A number of observations about incorporating Health 2.0 emerged. For example, according to James Hereford (Group Health), you have to deliver to patients only information that is relevant to them, and do so in a way that also makes sense to doctors--both from a clinical and a workflow perspective. It’s also important to provide incentives to share and use information. Perhaps most of all, whatever you do must strengthen rather than undermine trust in the patient-doctor relationship.
How might Health 2.0 change that relationship? For one thing, in the past, doctors functioned as repositories of a significant proportion of health knowledge. But with the volume of new research generated today, it’s impossible for any individual to keep up. ePatient Dave (patient, blogger) relayed some testimony by Don Lindberg, Director of the National Library of Medicine, who said that even if he read two medical journal articles each day, at the end of one year he’d still be 648 years behind in the medical literature.
So of course, combining that point with Health 2.0 resources, many patients have begun to know more about their particular health conditions than their doctors do. Which begins to shift the traditional patient-doctor relationship and power dynamic.
What should a doctor’s role be? Obviously a key part is providing clinical care or guidance, especially in response to particular health events or conditions. Another part may be leading or managing a team of other caregivers. With regard to health knowledge, Danny Sands (Cisco and Beth Israel Deaconess Medical Center) says doctors should know how and where to find information, and must freely admit—whether to colleagues or patients—when they don’t know it. Doctors and patients can seek and interpret information together, and doctors can help patients understand how generic facts apply in an individual’s particular case. An important aspect of information gathering is, in fact, collecting and contextualizing information about the individual patient.
Along the same lines, Jamie Heywood (PatientsLikeMe) observed (quoting an unnamed source), that the patient is the CEO of his or her own body, and the doctor is the consultant.
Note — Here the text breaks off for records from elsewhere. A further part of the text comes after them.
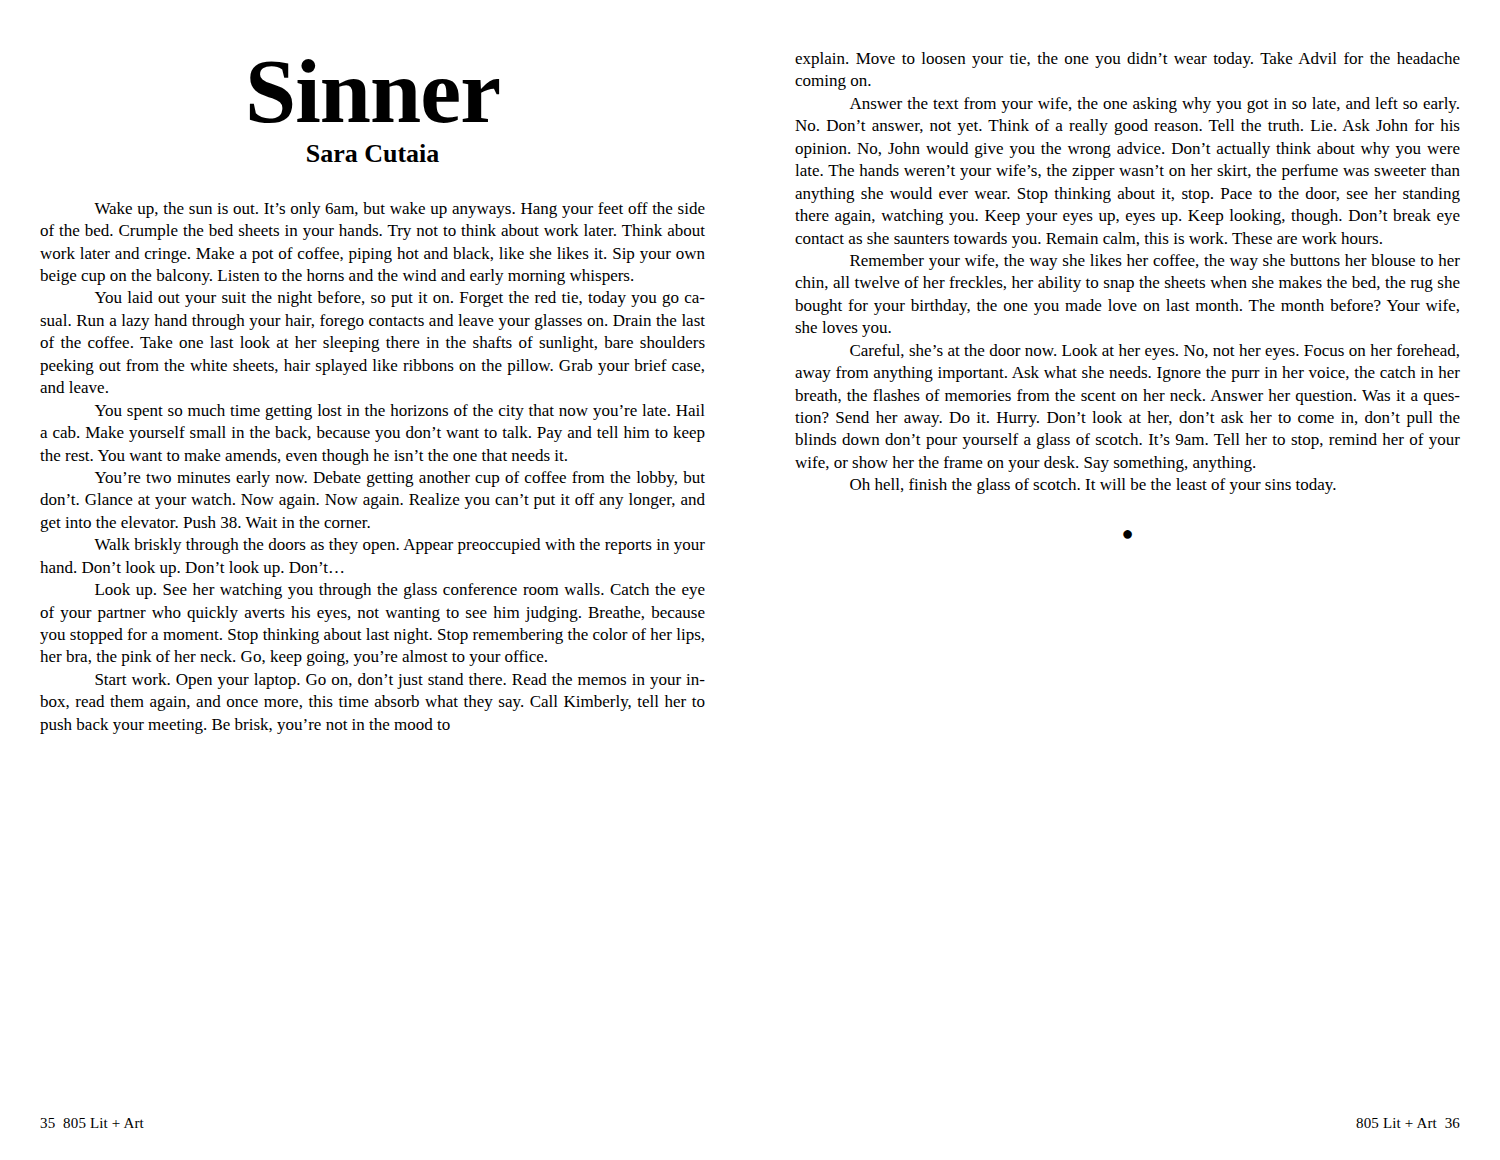Sinner
Sara Cutaia
Wake up, the sun is out. It’s only 6am, but wake up anyways. Hang your feet off the side of the bed. Crumple the bed sheets in your hands. Try not to think about work later. Think about work later and cringe. Make a pot of coffee, piping hot and black, like she likes it. Sip your own beige cup on the balcony. Listen to the horns and the wind and early morning whispers.
You laid out your suit the night before, so put it on. Forget the red tie, today you go casual. Run a lazy hand through your hair, forego contacts and leave your glasses on. Drain the last of the coffee. Take one last look at her sleeping there in the shafts of sunlight, bare shoulders peeking out from the white sheets, hair splayed like ribbons on the pillow. Grab your brief case, and leave.
You spent so much time getting lost in the horizons of the city that now you’re late. Hail a cab. Make yourself small in the back, because you don’t want to talk. Pay and tell him to keep the rest. You want to make amends, even though he isn’t the one that needs it.
You’re two minutes early now. Debate getting another cup of coffee from the lobby, but don’t. Glance at your watch. Now again. Now again. Realize you can’t put it off any longer, and get into the elevator. Push 38. Wait in the corner.
Walk briskly through the doors as they open. Appear preoccupied with the reports in your hand. Don’t look up. Don’t look up. Don’t…
Look up. See her watching you through the glass conference room walls. Catch the eye of your partner who quickly averts his eyes, not wanting to see him judging. Breathe, because you stopped for a moment. Stop thinking about last night. Stop remembering the color of her lips, her bra, the pink of her neck. Go, keep going, you’re almost to your office.
Start work. Open your laptop. Go on, don’t just stand there. Read the memos in your inbox, read them again, and once more, this time absorb what they say. Call Kimberly, tell her to push back your meeting. Be brisk, you’re not in the mood to
explain. Move to loosen your tie, the one you didn’t wear today. Take Advil for the headache coming on.
Answer the text from your wife, the one asking why you got in so late, and left so early. No. Don’t answer, not yet. Think of a really good reason. Tell the truth. Lie. Ask John for his opinion. No, John would give you the wrong advice. Don’t actually think about why you were late. The hands weren’t your wife’s, the zipper wasn’t on her skirt, the perfume was sweeter than anything she would ever wear. Stop thinking about it, stop. Pace to the door, see her standing there again, watching you. Keep your eyes up, eyes up. Keep looking, though. Don’t break eye contact as she saunters towards you. Remain calm, this is work. These are work hours.
Remember your wife, the way she likes her coffee, the way she buttons her blouse to her chin, all twelve of her freckles, her ability to snap the sheets when she makes the bed, the rug she bought for your birthday, the one you made love on last month. The month before? Your wife, she loves you.
Careful, she’s at the door now. Look at her eyes. No, not her eyes. Focus on her forehead, away from anything important. Ask what she needs. Ignore the purr in her voice, the catch in her breath, the flashes of memories from the scent on her neck. Answer her question. Was it a question? Send her away. Do it. Hurry. Don’t look at her, don’t ask her to come in, don’t pull the blinds down don’t pour yourself a glass of scotch. It’s 9am. Tell her to stop, remind her of your wife, or show her the frame on your desk. Say something, anything.
Oh hell, finish the glass of scotch. It will be the least of your sins today.
●
35 805 Lit + Art
805 Lit + Art 36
The doctor’s job is to support patients in caring for themselves on an ongoing basis. Several other people emphasized the extent to which most things that impact patient health, such as behavior choices related to diet, exercise, compliance, smoking, etc—take place outside the formal health system and are under the control of patients themselves—so doctors need to help point people toward the tools that can let them succeed in maintaining their own health on an everyday basis. Another comment by Jamie was about the responsibility of doctors in balancing the demands of individual patients and population health.
Susan Edgman-Levitan (Mass General Stoecle Center) emphasized yet another aspect of the doctor role – doctor as healer: a person who cares deeply about the patient and contributes to health not merely through clinical knowledge, procedures and techniques, but with kindness and compassion.
While on the one hand there are elements of truth in all of the observations above, on the other, as Paul Wallace (Kaiser Permanente & Ix Center) pointed out, we have to keep in mind that no one doctor can be all things to all patients.
In my opinion, it’s important to consider the doctor’s role in the context of a much larger care team, which includes not only other clinical providers, but patients and the teams they assemble to support themselves, too – including families, friends, and, increasingly, members of virtual communities. How do you think the advent of Health 2.0 should impact the doctor’s role?